──────── Entries provided

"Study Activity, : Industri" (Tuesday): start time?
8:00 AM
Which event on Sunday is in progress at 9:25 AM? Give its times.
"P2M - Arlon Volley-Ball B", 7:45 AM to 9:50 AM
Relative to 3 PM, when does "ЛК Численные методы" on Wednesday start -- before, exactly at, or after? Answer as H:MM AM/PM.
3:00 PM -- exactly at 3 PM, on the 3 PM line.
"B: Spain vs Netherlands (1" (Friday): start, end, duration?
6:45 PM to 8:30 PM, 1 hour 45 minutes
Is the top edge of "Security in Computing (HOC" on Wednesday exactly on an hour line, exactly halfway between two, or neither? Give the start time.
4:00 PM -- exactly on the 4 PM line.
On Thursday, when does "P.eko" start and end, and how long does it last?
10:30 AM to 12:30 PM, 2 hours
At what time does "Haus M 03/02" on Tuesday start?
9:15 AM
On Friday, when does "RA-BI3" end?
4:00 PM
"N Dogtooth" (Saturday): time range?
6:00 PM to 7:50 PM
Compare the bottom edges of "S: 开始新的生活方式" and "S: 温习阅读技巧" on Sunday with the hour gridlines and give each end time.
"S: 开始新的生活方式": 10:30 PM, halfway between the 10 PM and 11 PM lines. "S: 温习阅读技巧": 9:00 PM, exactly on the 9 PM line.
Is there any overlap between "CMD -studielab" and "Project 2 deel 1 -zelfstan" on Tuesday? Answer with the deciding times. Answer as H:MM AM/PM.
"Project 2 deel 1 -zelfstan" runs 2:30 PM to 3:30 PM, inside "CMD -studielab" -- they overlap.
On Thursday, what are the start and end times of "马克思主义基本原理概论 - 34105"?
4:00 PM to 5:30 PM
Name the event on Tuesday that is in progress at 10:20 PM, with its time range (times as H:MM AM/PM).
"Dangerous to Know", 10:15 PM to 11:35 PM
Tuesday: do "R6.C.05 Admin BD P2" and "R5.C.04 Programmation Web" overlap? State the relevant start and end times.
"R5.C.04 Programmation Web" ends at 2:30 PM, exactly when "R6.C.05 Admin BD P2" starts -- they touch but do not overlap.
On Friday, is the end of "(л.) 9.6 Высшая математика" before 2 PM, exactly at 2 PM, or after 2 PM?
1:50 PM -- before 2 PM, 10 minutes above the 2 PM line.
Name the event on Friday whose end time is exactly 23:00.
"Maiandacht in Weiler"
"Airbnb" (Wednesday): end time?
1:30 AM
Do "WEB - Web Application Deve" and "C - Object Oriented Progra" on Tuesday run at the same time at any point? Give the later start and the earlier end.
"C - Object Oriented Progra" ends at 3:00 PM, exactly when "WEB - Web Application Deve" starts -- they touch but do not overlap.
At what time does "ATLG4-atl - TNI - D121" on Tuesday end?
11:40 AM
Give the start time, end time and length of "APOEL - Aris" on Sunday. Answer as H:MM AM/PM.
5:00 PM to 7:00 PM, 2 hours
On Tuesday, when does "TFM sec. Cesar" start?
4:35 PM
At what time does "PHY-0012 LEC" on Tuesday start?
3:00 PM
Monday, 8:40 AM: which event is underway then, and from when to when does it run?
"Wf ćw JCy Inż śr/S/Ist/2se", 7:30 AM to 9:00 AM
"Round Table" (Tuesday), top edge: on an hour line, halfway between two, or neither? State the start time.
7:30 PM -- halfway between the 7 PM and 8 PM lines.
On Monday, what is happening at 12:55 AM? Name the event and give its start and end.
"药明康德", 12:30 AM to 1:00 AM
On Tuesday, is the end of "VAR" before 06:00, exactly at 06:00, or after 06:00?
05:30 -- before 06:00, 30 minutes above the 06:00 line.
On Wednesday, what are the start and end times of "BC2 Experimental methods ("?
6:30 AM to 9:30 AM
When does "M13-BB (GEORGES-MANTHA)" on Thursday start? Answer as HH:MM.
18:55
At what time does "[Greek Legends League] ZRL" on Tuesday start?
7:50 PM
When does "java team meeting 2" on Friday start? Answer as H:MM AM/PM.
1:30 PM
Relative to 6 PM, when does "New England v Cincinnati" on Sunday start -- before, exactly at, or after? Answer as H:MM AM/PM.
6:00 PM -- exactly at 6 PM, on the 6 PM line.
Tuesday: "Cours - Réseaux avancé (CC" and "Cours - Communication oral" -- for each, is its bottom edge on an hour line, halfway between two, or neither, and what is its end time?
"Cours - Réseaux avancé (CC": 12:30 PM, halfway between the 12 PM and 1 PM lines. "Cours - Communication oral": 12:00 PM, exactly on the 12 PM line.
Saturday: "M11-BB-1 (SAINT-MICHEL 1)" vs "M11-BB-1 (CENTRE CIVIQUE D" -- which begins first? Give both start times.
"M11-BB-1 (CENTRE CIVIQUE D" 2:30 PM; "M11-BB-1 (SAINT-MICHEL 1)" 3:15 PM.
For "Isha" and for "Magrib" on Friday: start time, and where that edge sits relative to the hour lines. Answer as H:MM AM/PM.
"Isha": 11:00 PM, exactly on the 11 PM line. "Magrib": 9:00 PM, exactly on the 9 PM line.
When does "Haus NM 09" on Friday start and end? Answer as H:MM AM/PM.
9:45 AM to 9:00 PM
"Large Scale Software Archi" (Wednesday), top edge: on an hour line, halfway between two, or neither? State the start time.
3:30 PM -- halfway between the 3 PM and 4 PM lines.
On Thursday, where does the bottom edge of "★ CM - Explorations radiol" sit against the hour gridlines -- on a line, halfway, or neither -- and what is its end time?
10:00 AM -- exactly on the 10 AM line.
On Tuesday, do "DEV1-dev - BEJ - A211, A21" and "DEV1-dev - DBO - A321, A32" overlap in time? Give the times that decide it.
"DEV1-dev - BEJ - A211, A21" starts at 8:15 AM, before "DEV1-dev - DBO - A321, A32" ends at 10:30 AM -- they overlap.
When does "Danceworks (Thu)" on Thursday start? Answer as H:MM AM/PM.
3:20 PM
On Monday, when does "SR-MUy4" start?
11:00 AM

────────────────

#### [What needs to be done]
Locate each line in the listing above that contains the string "progress" and copy those lines. Case counts.

#### [Expected answer]
Which event on Sunday is in progress at 9:25 AM? Give its times.
Name the event on Tuesday that is in progress at 10:20 PM, with its time range (times as H:MM AM/PM).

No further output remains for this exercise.